* Task prompt
Return the records below from the line containing "index dip: (118, 207)" onward, exactly, through and including the last line.

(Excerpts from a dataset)
---+---
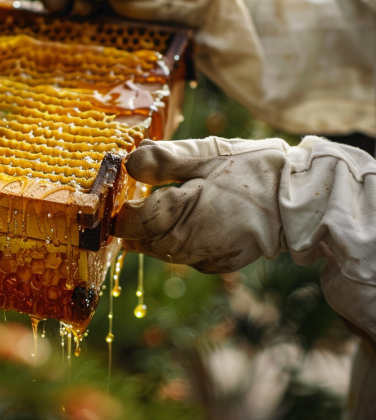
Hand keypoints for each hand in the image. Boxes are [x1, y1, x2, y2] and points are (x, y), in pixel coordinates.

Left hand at [113, 137, 287, 272]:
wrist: (301, 201)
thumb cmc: (254, 170)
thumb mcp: (207, 155)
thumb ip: (164, 160)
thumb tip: (129, 163)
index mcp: (181, 219)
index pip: (129, 224)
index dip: (118, 207)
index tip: (120, 189)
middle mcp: (188, 248)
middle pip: (140, 241)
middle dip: (134, 219)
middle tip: (138, 193)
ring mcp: (203, 259)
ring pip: (160, 249)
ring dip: (154, 228)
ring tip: (164, 201)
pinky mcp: (217, 264)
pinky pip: (183, 253)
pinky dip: (177, 236)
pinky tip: (189, 216)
---+---
* Exercise solution
index dip: (118, 207)
index tip: (120, 189)
middle mcp: (188, 248)
middle pip: (140, 241)
middle dip: (134, 219)
middle tip: (138, 193)
ring mcp: (203, 259)
ring pip: (160, 249)
ring dip: (154, 228)
ring tip: (164, 201)
pinky mcp: (217, 264)
pinky pip: (183, 253)
pinky dip: (177, 236)
pinky tip: (189, 216)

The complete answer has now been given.